Et là, les souvenirs de ma mère commençaient à revenir lorsqu’elle m’allaitait. Et j’ai eu l’envie d’aller la voir, mais toute de suite j’ai réalisé deux choses : que jamais lors de mes errances je n’ai senti son odeur – et cela, je l’aurais reconnu –, donc que je ne la retrouverais probablement pas, et que, en pensant à mon âge et mon état, elle n’est de toute façon surement plus en vie.

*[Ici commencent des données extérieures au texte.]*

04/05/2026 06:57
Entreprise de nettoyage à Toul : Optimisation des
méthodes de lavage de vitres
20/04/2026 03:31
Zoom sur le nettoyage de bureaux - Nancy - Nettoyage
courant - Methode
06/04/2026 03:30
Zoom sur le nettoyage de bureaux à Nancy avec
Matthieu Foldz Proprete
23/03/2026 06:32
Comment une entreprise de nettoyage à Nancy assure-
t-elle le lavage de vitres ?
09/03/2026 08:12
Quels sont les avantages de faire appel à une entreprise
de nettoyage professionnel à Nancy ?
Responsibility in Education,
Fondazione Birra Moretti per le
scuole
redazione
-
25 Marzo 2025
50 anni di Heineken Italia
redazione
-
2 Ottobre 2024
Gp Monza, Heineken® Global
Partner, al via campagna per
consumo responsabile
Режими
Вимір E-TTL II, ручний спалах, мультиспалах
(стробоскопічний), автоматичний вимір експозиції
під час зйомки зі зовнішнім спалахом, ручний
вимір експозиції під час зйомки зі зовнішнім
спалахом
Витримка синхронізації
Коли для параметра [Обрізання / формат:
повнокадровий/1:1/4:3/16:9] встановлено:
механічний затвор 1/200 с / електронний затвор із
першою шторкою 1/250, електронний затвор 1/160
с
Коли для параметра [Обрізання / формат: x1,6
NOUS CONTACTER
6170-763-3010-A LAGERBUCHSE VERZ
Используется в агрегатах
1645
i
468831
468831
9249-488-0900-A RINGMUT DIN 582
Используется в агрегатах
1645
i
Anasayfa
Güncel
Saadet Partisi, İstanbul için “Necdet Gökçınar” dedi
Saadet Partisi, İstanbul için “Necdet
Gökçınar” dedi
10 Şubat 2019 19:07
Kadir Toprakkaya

Aujourd’hui c’est mon anniversaire. Je viens d’avoir dix-sept ans. Je le sais parce que chaque été on me sers quelque chose de nouveau, que je n’ai pas encore goûté et qui dépasse la quantité ordinaire que je reçois et qui est absolument sublime. À ça, il n’y a jamais eu de faute. C’est un rituel aux humains dont je n’ai guère cherché le sens. Mais honnêtement, que m’importe ? Je suis gourmand. C’est une qualité que je perdrai en dernier. Bon, je vais aller voir si j’ai quelque chose. Il serait temps.